____ TEXT
The following day we met Faye and the boys again to go and see the actual ´Home & Away, Summer Bay Beach and Surf Club´. The filming is done at Palm Beach, so that was where we were headed. It´s about an hour out of Sydney, and as this was our last full day in Australia we decided to have a beach BBQ with the obligatory wine. We took our shots of the Summer Bay Surf Club and then got the barbie going and the wine flowing.
So that was Australia. It was loads of fun, sun and wine, like any great holiday, but we were really ready to be travellers again and although we weren´t relishing the 16 hour flight across the Pacific Ocean we couldn´t wait to get to South America - Hola!
We arrived in Santiago, Chile with swollen ankles, feeling grubby and on a completely different time zone. We had been travelling for 16 hours but arrived 3 hours after we left (with the time changes), so as you can imagine we were a bit of a wreck.
The next day we had a wonder around the city, which doesn´t have much to offer to a tourist, and decided to try the Meñu del Dia at a local restaurant, which is a good value way of eating, and how the locals do it, so why not.
Starter: a watery Chinese-style soup with rice in it
Main course: James - half a chicken in a tomato sauce and roast potatoes, and Pam - a slab of meat with roast potatoes
Pudding: we thought we were ordering fruit salad, but ended up with fruit in jelly, not bad! This was followed by coffee
So a surprise every time! But 4 courses for two for a tenner is fantastic! But I realised at this point that my Spanish really did need to improve, and quickly!
________
# WRITTEN TASK A:
Please report each line of the records that contains the string "phải".
____ AVAILABLE RECORDS
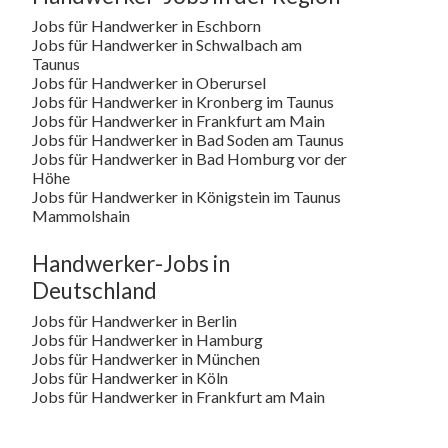
Jobs für Handwerker in Eschborn
Jobs für Handwerker in Schwalbach am
Taunus
Jobs für Handwerker in Oberursel
Jobs für Handwerker in Kronberg im Taunus
Jobs für Handwerker in Frankfurt am Main
Jobs für Handwerker in Bad Soden am Taunus
Jobs für Handwerker in Bad Homburg vor der
Höhe
Jobs für Handwerker in Königstein im Taunus
Mammolshain
Handwerker-Jobs in
Deutschland
Jobs für Handwerker in Berlin
Jobs für Handwerker in Hamburg
Jobs für Handwerker in München
Jobs für Handwerker in Köln
Jobs für Handwerker in Frankfurt am Main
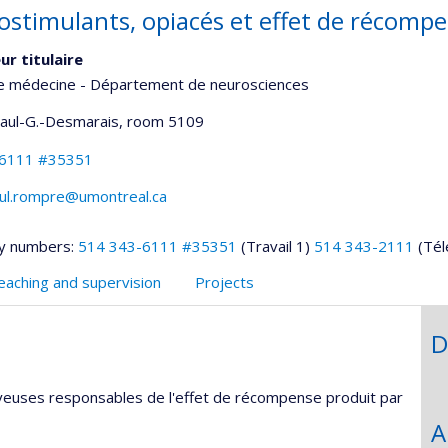
ostimulants, opiacés et effet de récomp
ur titulaire
de médecine - Département de neurosciences
Paul-G.-Desmarais
, room 5109
-6111 #35351
aul.rompre@umontreal.ca
y numbers:
514 343-6111 #35351
(Travail 1)
514 343-2111
(Tél
eaching and supervision
Projects
D
erveuses responsables de l'effet de récompense produit par
A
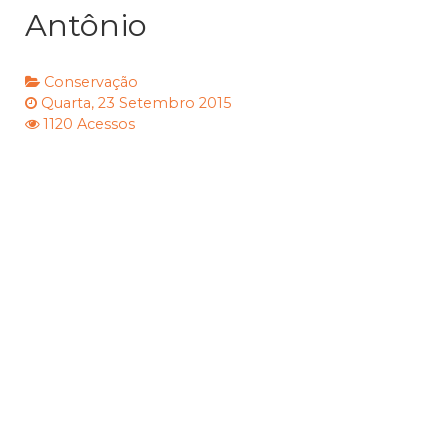
Antônio
Conservação
Quarta, 23 Setembro 2015
1120 Acessos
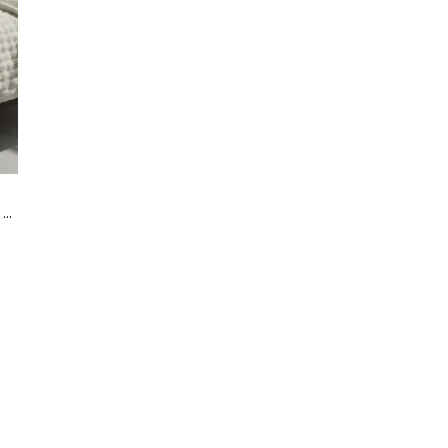
MERINOS COMFORTER SET 3 PRC KURK DIAMOND BUBBLE BEJ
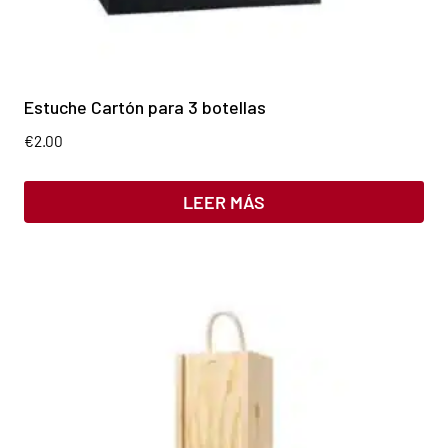
Estuche Cartón para 3 botellas
€
2.00
LEER MÁS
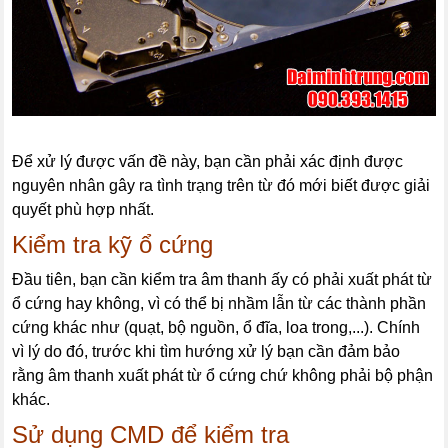
Để xử lý được vấn đề này, bạn cần phải xác định được
nguyên nhân gây ra tình trạng trên từ đó mới biết được giải
quyết phù hợp nhất.
Kiểm tra kỹ ổ cứng
Đầu tiên, bạn cần kiểm tra âm thanh ấy có phải xuất phát từ
ổ cứng hay không, vì có thể bị nhầm lẫn từ các thành phần
cứng khác như (quạt, bộ nguồn, ổ đĩa, loa trong,...). Chính
vì lý do đó, trước khi tìm hướng xử lý bạn cần đảm bảo
rằng âm thanh xuất phát từ ổ cứng chứ không phải bộ phận
khác.
Sử dụng CMD để kiểm tra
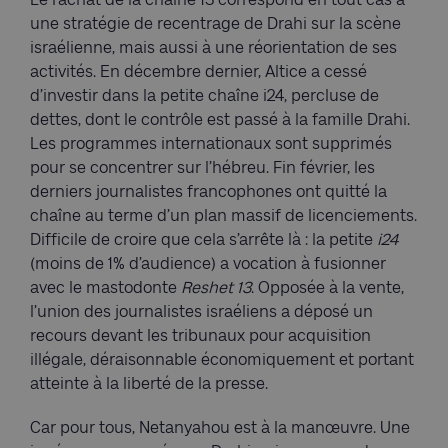
une stratégie de recentrage de Drahi sur la scène
israélienne, mais aussi à une réorientation de ses
activités. En décembre dernier, Altice a cessé
d’investir dans la petite chaîne i24, percluse de
dettes, dont le contrôle est passé à la famille Drahi.
Les programmes internationaux sont supprimés
pour se concentrer sur l’hébreu. Fin février, les
derniers journalistes francophones ont quitté la
chaîne au terme d’un plan massif de licenciements.
Difficile de croire que cela s’arrête là : la petite
i24
(moins de 1% d’audience) a vocation à fusionner
avec le mastodonte
Reshet 13
. Opposée à la vente,
l’union des journalistes israéliens a déposé un
recours devant les tribunaux pour acquisition
illégale, déraisonnable économiquement et portant
atteinte à la liberté de la presse.
Car pour tous, Netanyahou est à la manœuvre. Une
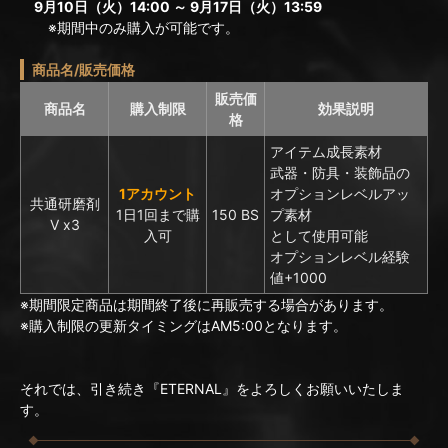
9月10日（火）14:00 ～ 9月17日（火）13:59
※期間中のみ購入が可能です。
商品名/販売価格
販売価
商品名
購入制限
効果説明
格
アイテム成長素材
武器・防具・装飾品の
1アカウント
オプションレベルアッ
共通研磨剤
1日1回まで購
150 BS
プ素材
Ⅴ x3
入可
として使用可能
オプションレベル経験
値+1000
※期間限定商品は期間終了後に再販売する場合があります。
※購入制限の更新タイミングはAM5:00となります。
それでは、引き続き『ETERNAL』をよろしくお願いいたしま
す。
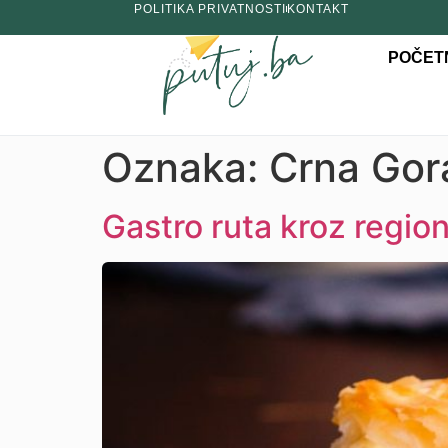
POLITIKA PRIVATNOSTI
KONTAKT
POČET
Oznaka:
Crna Gor
Gastro ruta kroz region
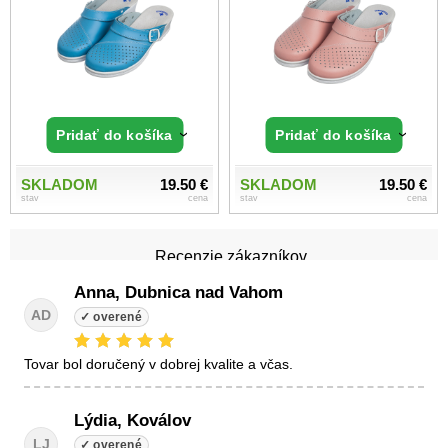
Pridať do košíka
Pridať do košíka
SKLADOM
19.50 €
SKLADOM
19.50 €
stav
cena
stav
cena
Recenzie zákazníkov
Anna, Dubnica nad Vahom
AD
tovar bol doručený v dobrej kvalite a včas.
Lýdia, Koválov
LJ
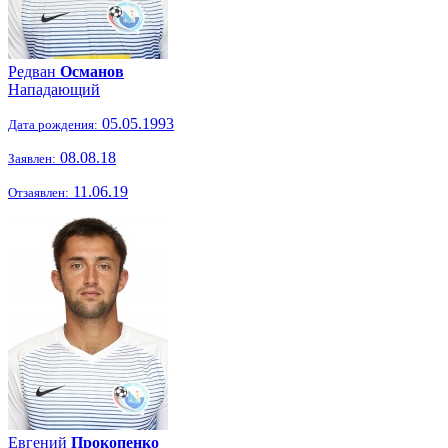
Редван
Османов
Нападающий
05.05.1993
Дата рождения:
08.08.18
Заявлен:
11.06.19
Отзаявлен:
Евгений
Прокопенко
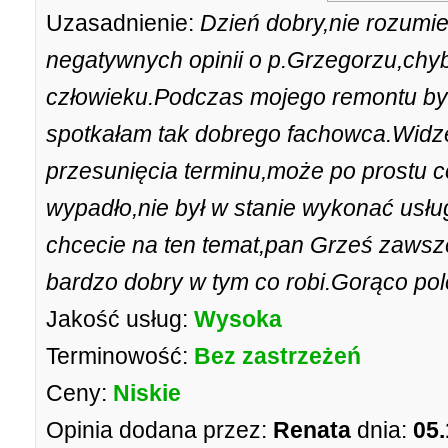
Uzasadnienie:
Dzień dobry,nie rozumi
negatywnych opinii o p.Grzegorzu,ch
człowieku.Podczas mojego remontu był
spotkałam tak dobrego fachowca.Widzę,
przesunięcia terminu,może po prostu 
wypadło,nie był w stanie wykonać usłu
chcecie na ten temat,pan Grześ zawsze
bardzo dobry w tym co robi.Gorąco po
Jakość usług:
Wysoka
Terminowość:
Bez zastrzeżeń
Ceny:
Niskie
Opinia dodana przez:
Renata
dnia:
05.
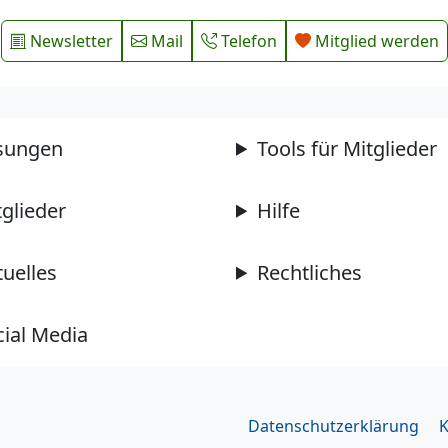
Newsletter
Mail
Telefon
Mitglied werden
sungen
Tools für Mitglieder
tglieder
Hilfe
tuelles
Rechtliches
cial Media
Datenschutzerklärung
K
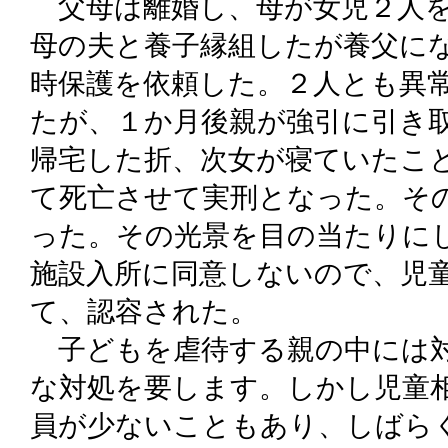
父母は離婚し、母が女児２人を
母の夫と養子縁組したが養父に
時保護を依頼した。２人とも異
たが、１か月後親が強引に引き
帰宅した折、次女が寝ていたこ
て死亡させて実刑となった。そ
った。その光景を目の当たりに
施設入所に同意しないので、児
て、認容された。
子どもを虐待する親の中には対
な対処を要します。しかし児童
員が少ないこともあり、しばら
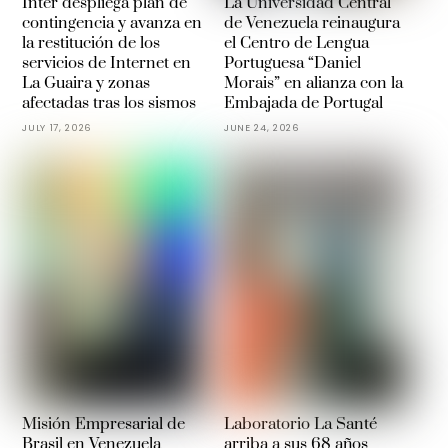
Inter despliega plan de
La Universidad Central
contingencia y avanza en
de Venezuela reinaugura
la restitución de los
el Centro de Lengua
servicios de Internet en
Portuguesa “Daniel
La Guaira y zonas
Morais” en alianza con la
afectadas tras los sismos
Embajada de Portugal
JULY 17, 2026
JUNE 24, 2026
Misión Empresarial de
Laboratorio La Santé
Brasil en Venezuela
arriba a sus 68 años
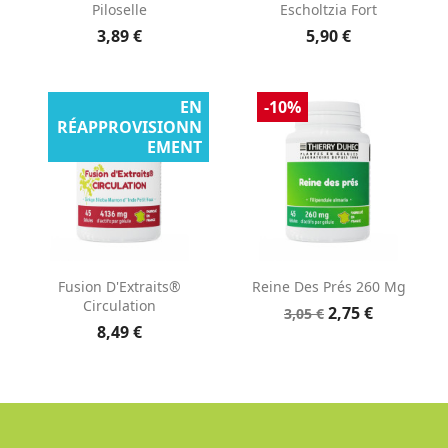
Piloselle
Escholtzia Fort
3,89 €
5,90 €
EN
-10%
RÉAPPROVISIONN
EMENT
Fusion D'Extraits®
Reine Des Prés 260 Mg
Circulation
2,75 €
3,05 €
8,49 €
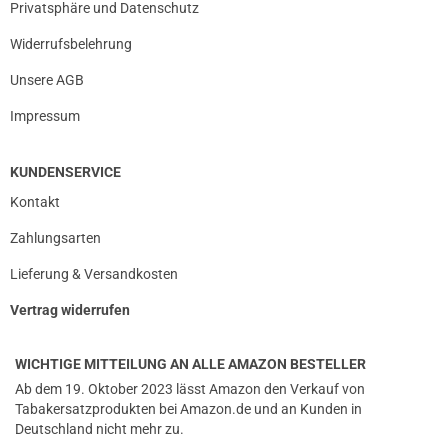
Privatsphäre und Datenschutz
Widerrufsbelehrung
Unsere AGB
Impressum
KUNDENSERVICE
Kontakt
Zahlungsarten
Lieferung & Versandkosten
Vertrag widerrufen
WICHTIGE MITTEILUNG AN ALLE AMAZON BESTELLER
Ab dem 19. Oktober 2023 lässt Amazon den Verkauf von
Tabakersatzprodukten bei Amazon.de und an Kunden in
Deutschland nicht mehr zu.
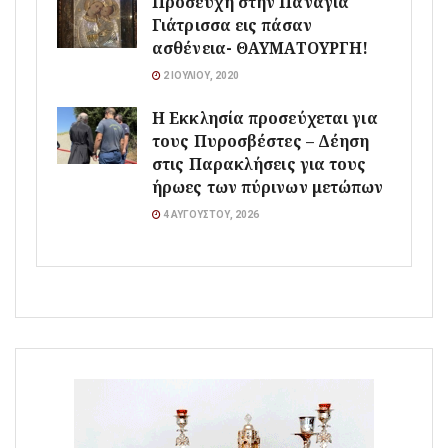
Προσευχή στην Παναγία
Γιάτρισσα εις πάσαν
ασθένεια- ΘΑΥΜΑΤΟΥΡΓΗ!
2 ΙΟΥΛΊΟΥ, 2020
Η Εκκλησία προσεύχεται για
τους Πυροσβέστες – Δέηση
στις Παρακλήσεις για τους
ήρωες των πύρινων μετώπων
4 ΑΥΓΟΎΣΤΟΥ, 2026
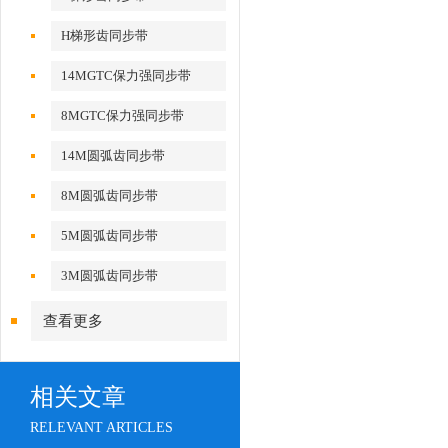
H梯形齿同步带
14MGTC保力强同步带
8MGTC保力强同步带
14M圆弧齿同步带
8M圆弧齿同步带
5M圆弧齿同步带
3M圆弧齿同步带
查看更多
相关文章
RELEVANT ARTICLES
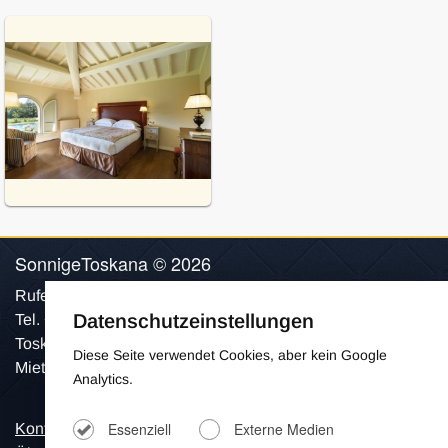
SonnigeToskana © 2026
Rufen Sie uns an:
Datenschutzeinstellungen
Tel. +41 798154906
Toskana Ferienhäuser und Toscana Villen mit Pool zum
Diese Seite verwendet Cookies, aber kein Google
Mieten für Ihren Urlaub.
Analytics.
Essenziell
Externe Medien
Kontakt
Impressum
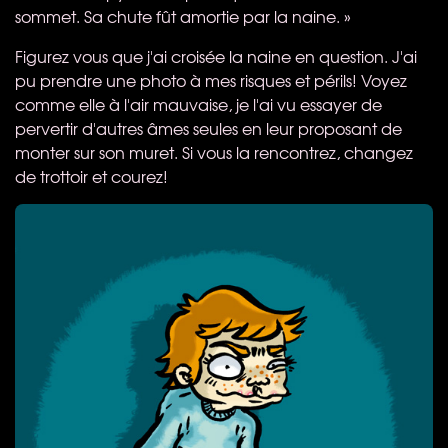
sommet. Sa chute fût amortie par la naine. »
Figurez vous que j'ai croisée la naine en question. J'ai
pu prendre une photo à mes risques et périls! Voyez
comme elle à l'air mauvaise, je l'ai vu essayer de
pervertir d'autres âmes seules en leur proposant de
monter sur son muret. Si vous la rencontrez, changez
de trottoir et courez!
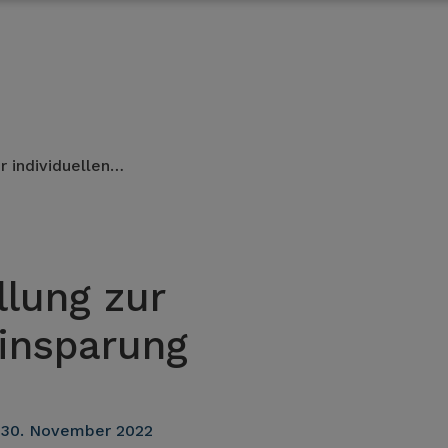
r individuellen…
llung zur
einsparung
:
30. November 2022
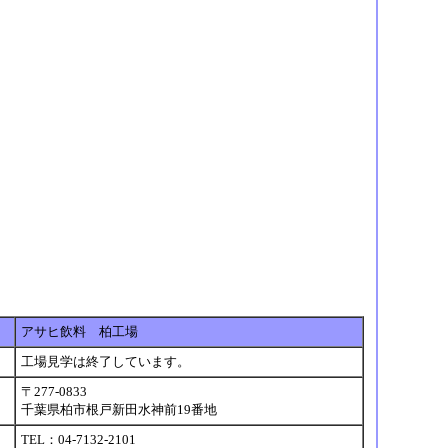
アサヒ飲料 柏工場
工場見学は終了しています。
〒277-0833
千葉県柏市根戸新田水神前19番地
TEL：04-7132-2101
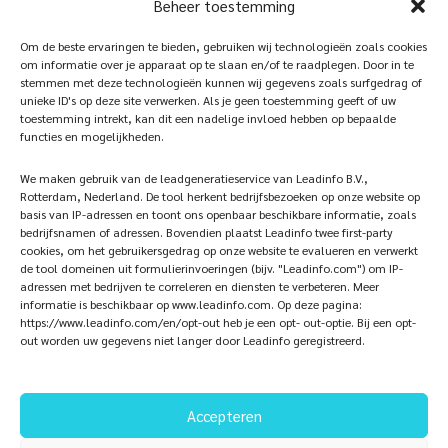
Beheer toestemming
our
photowebsite
Home
Sustainablility
Om de beste ervaringen te bieden, gebruiken wij technologieën zoals cookies
om informatie over je apparaat op te slaan en/of te raadplegen. Door in te
Products
Vacancies
stemmen met deze technologieën kunnen wij gegevens zoals surfgedrag of
unieke ID's op deze site verwerken. Als je geen toestemming geeft of uw
iQ Atelier
Contact
toestemming intrekt, kan dit een nadelige invloed hebben op bepaalde
functies en mogelijkheden.
Inspiration
Become a partner
We maken gebruik van de leadgeneratieservice van Leadinfo B.V.,
References
Veelgestelde vragen
Rotterdam, Nederland. De tool herkent bedrijfsbezoeken op onze website op
basis van IP-adressen en toont ons openbaar beschikbare informatie, zoals
bedrijfsnamen of adressen. Bovendien plaatst Leadinfo twee first-party
cookies, om het gebruikersgedrag op onze website te evalueren en verwerkt
de tool domeinen uit formulierinvoeringen (bijv. "Leadinfo.com") om IP-
Subscribe now!
Follow Us
adressen met bedrijven te correleren en diensten te verbeteren. Meer
informatie is beschikbaar op www.leadinfo.com. Op deze pagina:
https://www.leadinfo.com/en/opt-out heb je een opt- out-optie. Bij een opt-
out worden uw gegevens niet langer door Leadinfo geregistreerd.
Accepteren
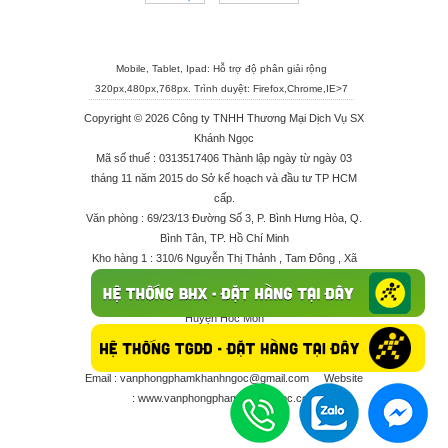
Mobile, Tablet, Ipad: Hỗ trợ độ phân giải rộng
320px,480px,768px. Trình duyệt:
Firefox
,
Chrome
,
IE>7
Copyright © 2026 Công ty TNHH Thương Mại Dịch Vụ SX
Khánh Ngọc
Mã số thuế : 0313517406 Thành lập ngày từ ngày 03
tháng 11 năm 2015 do Sở kế hoạch và đầu tư TP HCM
cấp.
Văn phòng : 69/23/13 Đường Số 3, P. Bình Hưng Hòa, Q.
Bình Tân, TP. Hồ Chí Minh
Kho hàng 1 : 310/6 Nguyễn Thị Thảnh , Tam Đông , Xã
Thới Tam Thôn , Huyện Hóc Môn
Kho hàng 2 : 68/2X Ấp Đông 1 , Xã Thới Tam Thôn ,
Huyện Hóc Môn
Điện thoại : 028 625 66506 - 0909 682 189 - 082 7158
413 - 096 298 10 17 - 0961 208 617
Email :
vanphongphamkhanhngoc@gmail.com
Website
:
www.vanphongphamkhanhngoc.com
________
# WRITTEN TASK B:
Restate the stretch of the travel account from "The following day" through "America - Hola!", substituting "beer" for "wine".

# WRITTEN REPLY A:
Để xử lý được vấn đề này, bạn cần phải xác định được
Đầu tiên, bạn cần kiểm tra âm thanh ấy có phải xuất phát từ
rằng âm thanh xuất phát từ ổ cứng chứ không phải bộ phận

# WRITTEN REPLY B:
The following day we met Faye and the boys again to go and see the actual ´Home & Away, Summer Bay Beach and Surf Club´. The filming is done at Palm Beach, so that was where we were headed. It´s about an hour out of Sydney, and as this was our last full day in Australia we decided to have a beach BBQ with the obligatory beer. We took our shots of the Summer Bay Surf Club and then got the barbie going and the beer flowing.
So that was Australia. It was loads of fun, sun and beer, like any great holiday, but we were really ready to be travellers again and although we weren´t relishing the 16 hour flight across the Pacific Ocean we couldn´t wait to get to South America - Hola!